**Task to carry out:**
Below are some records; output exactly the lines from the line with "Figure 10: Screenshots" to the line with "should be displayed", both ends kept, and nothing more.

**Record extracts:**
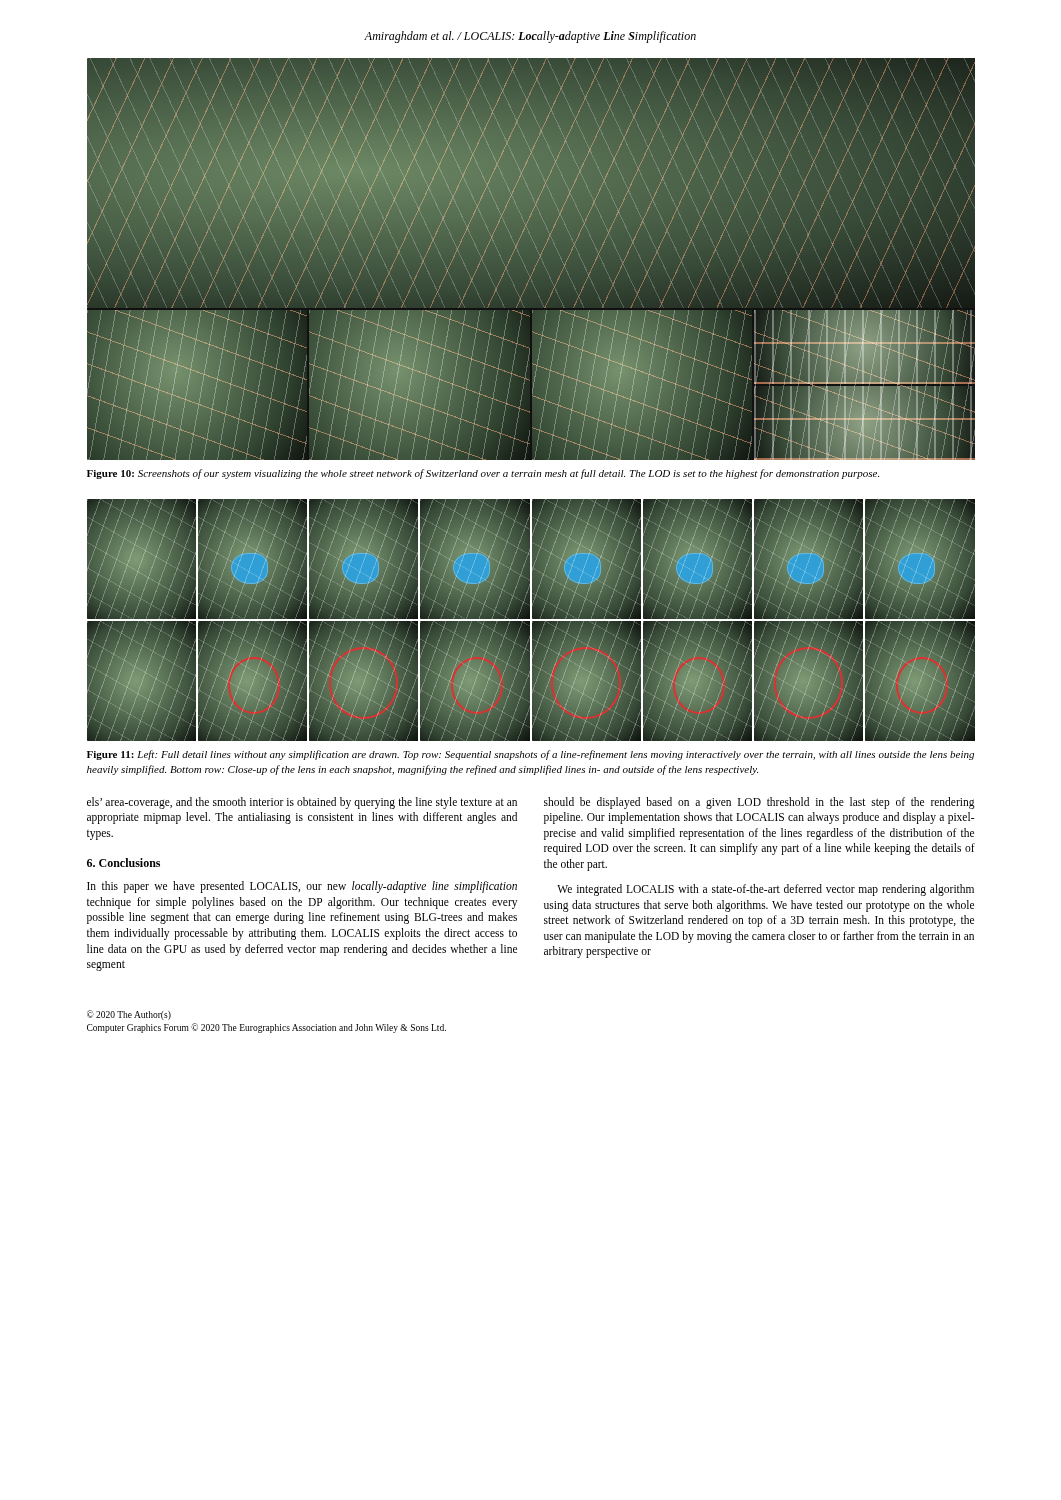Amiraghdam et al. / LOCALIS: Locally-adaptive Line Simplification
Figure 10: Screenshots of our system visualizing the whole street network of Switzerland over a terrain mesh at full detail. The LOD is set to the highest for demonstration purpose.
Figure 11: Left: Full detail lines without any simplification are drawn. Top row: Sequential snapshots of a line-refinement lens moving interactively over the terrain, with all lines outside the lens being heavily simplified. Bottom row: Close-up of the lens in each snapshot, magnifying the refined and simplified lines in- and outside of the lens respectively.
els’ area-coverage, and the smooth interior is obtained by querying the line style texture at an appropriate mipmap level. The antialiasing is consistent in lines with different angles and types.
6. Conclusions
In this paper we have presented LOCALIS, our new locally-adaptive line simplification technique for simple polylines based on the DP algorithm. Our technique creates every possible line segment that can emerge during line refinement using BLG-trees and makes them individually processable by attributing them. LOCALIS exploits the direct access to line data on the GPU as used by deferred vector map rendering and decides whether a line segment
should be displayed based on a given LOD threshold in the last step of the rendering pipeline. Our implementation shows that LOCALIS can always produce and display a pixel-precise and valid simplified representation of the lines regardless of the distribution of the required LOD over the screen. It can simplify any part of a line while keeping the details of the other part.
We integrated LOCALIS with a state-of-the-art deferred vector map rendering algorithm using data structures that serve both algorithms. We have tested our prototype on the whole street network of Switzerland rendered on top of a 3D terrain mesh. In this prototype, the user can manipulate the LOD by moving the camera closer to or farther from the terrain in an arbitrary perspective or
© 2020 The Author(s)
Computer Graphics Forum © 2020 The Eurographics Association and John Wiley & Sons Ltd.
--
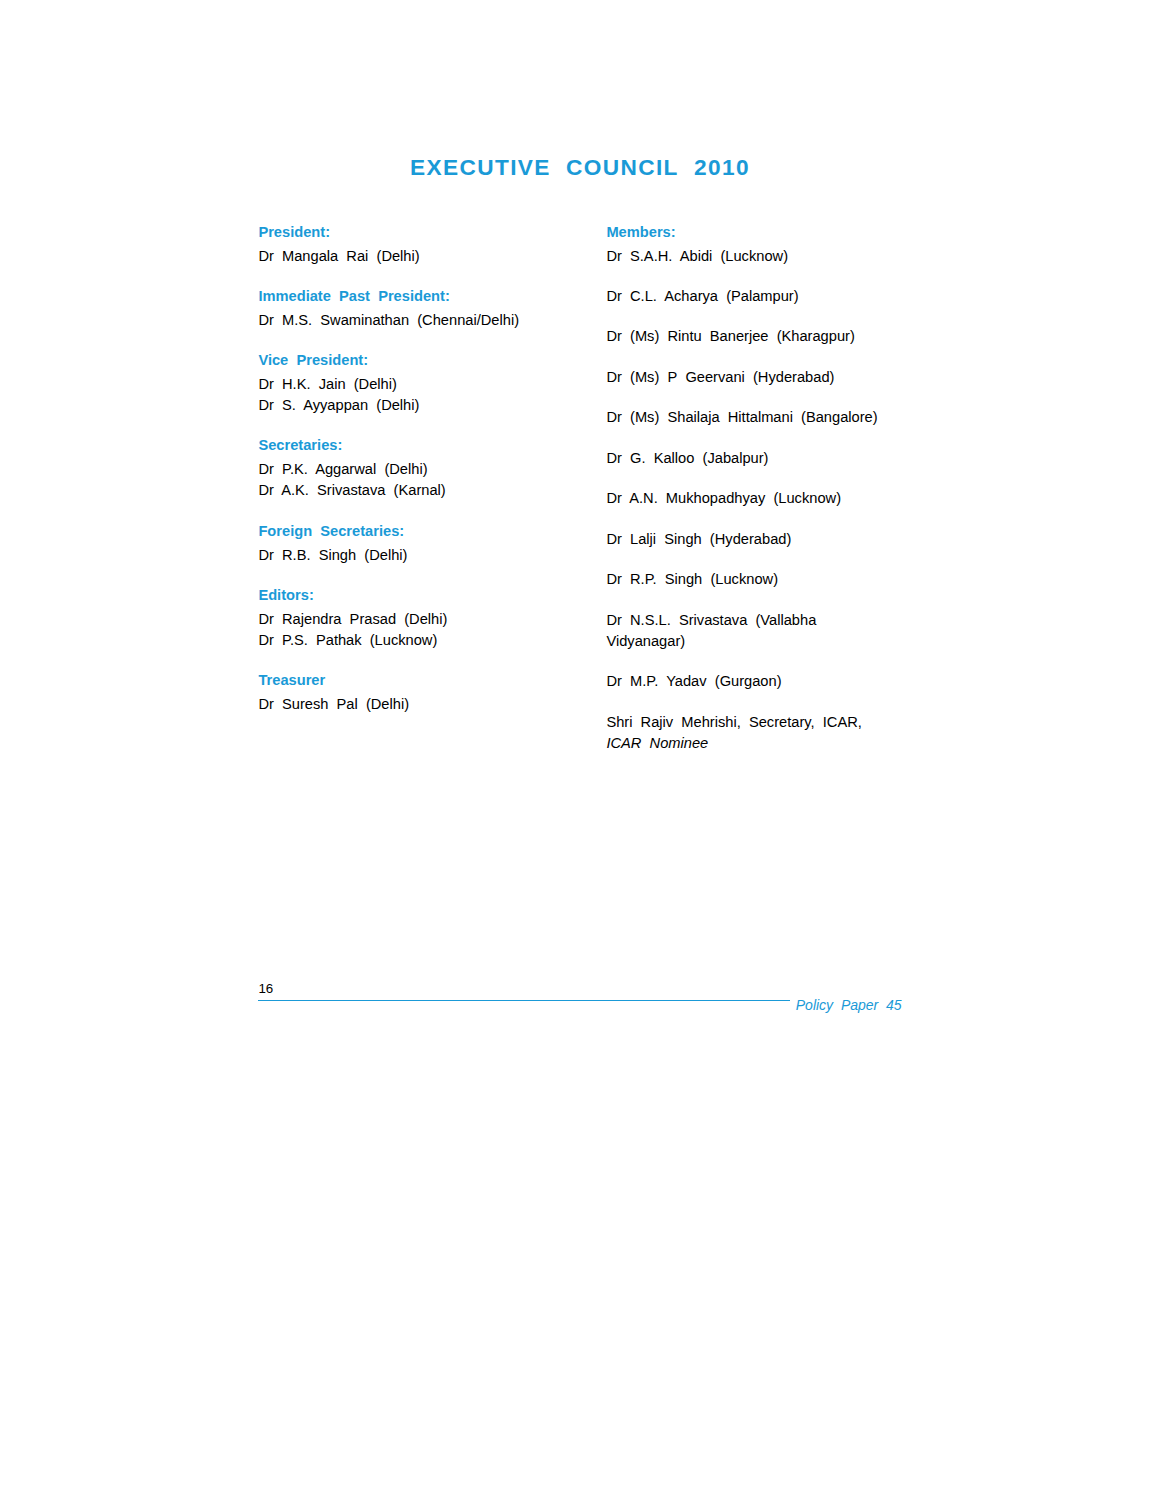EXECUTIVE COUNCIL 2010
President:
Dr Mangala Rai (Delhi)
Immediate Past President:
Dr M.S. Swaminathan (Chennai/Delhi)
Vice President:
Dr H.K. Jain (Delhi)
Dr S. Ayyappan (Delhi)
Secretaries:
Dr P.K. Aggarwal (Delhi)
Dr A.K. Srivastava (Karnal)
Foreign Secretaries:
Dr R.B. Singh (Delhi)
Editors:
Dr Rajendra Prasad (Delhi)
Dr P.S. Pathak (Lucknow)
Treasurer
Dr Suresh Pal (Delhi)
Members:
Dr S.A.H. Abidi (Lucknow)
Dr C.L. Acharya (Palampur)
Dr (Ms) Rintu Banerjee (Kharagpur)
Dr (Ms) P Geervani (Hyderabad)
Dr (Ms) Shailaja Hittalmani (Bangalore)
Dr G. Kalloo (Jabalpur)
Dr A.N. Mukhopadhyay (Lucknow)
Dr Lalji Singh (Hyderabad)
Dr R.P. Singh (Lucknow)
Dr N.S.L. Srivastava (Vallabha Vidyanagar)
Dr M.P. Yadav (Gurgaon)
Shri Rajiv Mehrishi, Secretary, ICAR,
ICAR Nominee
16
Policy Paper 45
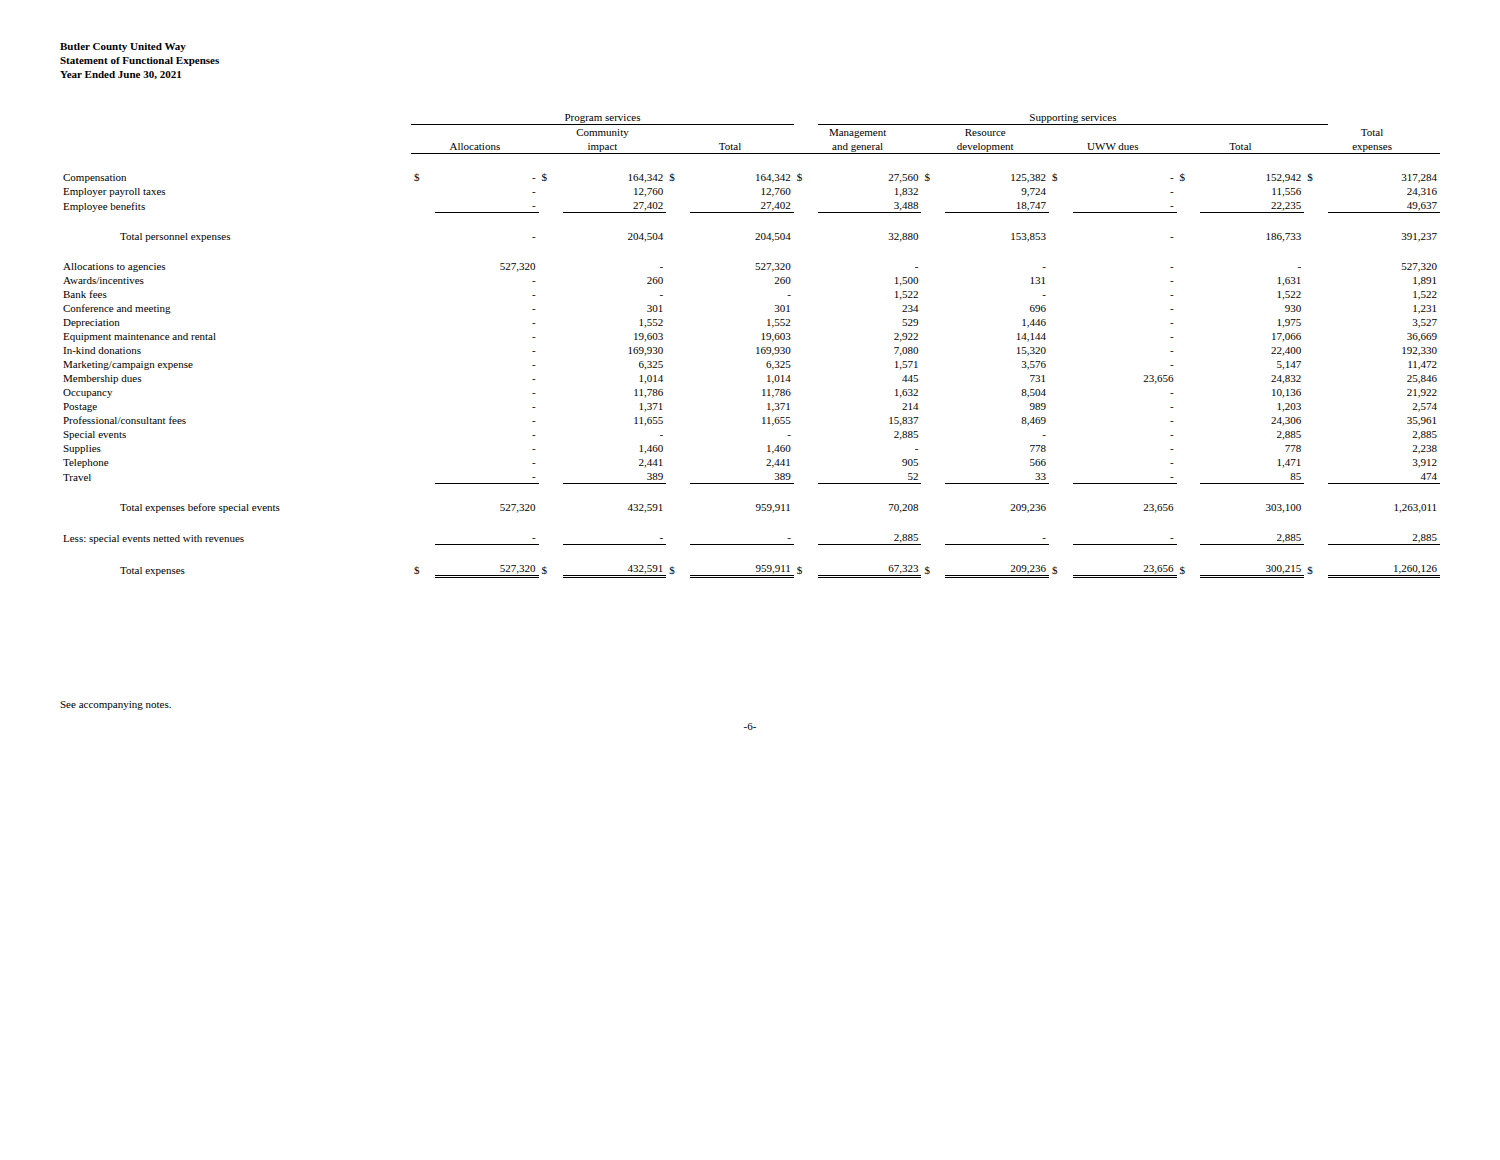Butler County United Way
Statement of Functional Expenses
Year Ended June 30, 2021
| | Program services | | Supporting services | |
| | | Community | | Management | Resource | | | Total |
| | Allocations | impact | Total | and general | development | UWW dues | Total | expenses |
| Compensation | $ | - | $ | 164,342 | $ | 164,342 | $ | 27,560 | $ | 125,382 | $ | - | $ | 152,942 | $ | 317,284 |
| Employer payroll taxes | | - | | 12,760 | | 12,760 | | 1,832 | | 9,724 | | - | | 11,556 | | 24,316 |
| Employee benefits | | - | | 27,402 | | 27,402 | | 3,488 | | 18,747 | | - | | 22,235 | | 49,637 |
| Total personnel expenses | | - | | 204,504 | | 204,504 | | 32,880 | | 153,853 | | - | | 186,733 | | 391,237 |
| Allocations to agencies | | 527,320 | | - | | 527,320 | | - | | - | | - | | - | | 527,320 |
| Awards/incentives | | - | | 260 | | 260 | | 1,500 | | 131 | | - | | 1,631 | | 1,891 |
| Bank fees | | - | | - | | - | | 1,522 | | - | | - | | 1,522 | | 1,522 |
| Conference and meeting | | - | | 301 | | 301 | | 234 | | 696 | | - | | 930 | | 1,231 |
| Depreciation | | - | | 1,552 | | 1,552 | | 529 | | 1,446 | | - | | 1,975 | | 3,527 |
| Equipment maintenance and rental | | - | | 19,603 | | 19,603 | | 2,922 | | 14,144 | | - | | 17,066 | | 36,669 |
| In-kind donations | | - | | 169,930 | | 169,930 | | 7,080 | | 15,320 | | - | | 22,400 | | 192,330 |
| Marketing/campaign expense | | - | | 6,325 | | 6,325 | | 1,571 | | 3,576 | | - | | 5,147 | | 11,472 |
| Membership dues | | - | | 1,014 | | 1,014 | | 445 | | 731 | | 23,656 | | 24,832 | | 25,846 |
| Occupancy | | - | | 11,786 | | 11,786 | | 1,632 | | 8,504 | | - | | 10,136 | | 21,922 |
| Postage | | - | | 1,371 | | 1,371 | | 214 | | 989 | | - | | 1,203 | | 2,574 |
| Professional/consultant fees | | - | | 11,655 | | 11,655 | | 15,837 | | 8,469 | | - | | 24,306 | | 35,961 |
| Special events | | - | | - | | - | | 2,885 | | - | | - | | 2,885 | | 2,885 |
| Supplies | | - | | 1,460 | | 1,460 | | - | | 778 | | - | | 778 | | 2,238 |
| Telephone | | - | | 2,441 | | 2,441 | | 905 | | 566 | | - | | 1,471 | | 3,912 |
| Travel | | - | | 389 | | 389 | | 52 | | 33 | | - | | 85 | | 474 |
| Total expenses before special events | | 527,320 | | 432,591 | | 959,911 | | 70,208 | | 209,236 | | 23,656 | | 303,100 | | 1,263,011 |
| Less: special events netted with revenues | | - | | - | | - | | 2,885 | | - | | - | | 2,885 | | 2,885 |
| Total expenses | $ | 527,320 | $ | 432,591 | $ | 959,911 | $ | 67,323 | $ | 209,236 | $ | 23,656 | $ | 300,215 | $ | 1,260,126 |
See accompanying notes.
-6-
--
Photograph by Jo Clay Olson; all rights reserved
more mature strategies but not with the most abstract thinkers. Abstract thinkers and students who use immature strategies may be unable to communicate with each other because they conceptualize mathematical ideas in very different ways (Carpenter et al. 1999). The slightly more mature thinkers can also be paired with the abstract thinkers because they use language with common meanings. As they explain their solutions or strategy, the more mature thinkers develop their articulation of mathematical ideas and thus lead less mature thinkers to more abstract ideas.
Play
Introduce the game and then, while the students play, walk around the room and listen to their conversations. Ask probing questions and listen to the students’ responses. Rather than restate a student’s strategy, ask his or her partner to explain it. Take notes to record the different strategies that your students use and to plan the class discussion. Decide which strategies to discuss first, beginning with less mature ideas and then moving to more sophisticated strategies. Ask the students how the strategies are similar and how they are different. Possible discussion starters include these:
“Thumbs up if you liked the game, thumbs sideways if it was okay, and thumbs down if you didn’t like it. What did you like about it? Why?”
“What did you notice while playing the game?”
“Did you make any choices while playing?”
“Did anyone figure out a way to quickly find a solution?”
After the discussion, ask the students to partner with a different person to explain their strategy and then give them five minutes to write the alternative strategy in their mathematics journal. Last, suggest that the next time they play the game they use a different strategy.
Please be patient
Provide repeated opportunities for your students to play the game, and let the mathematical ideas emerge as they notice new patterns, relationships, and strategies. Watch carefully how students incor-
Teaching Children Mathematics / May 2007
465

**Response:**
Figure 10: Screenshots of our system visualizing the whole street network of Switzerland over a terrain mesh at full detail. The LOD is set to the highest for demonstration purpose.
Figure 11: Left: Full detail lines without any simplification are drawn. Top row: Sequential snapshots of a line-refinement lens moving interactively over the terrain, with all lines outside the lens being heavily simplified. Bottom row: Close-up of the lens in each snapshot, magnifying the refined and simplified lines in- and outside of the lens respectively.
els’ area-coverage, and the smooth interior is obtained by querying the line style texture at an appropriate mipmap level. The antialiasing is consistent in lines with different angles and types.
6. Conclusions
In this paper we have presented LOCALIS, our new locally-adaptive line simplification technique for simple polylines based on the DP algorithm. Our technique creates every possible line segment that can emerge during line refinement using BLG-trees and makes them individually processable by attributing them. LOCALIS exploits the direct access to line data on the GPU as used by deferred vector map rendering and decides whether a line segment
should be displayed based on a given LOD threshold in the last step of the rendering pipeline. Our implementation shows that LOCALIS can always produce and display a pixel-precise and valid simplified representation of the lines regardless of the distribution of the required LOD over the screen. It can simplify any part of a line while keeping the details of the other part.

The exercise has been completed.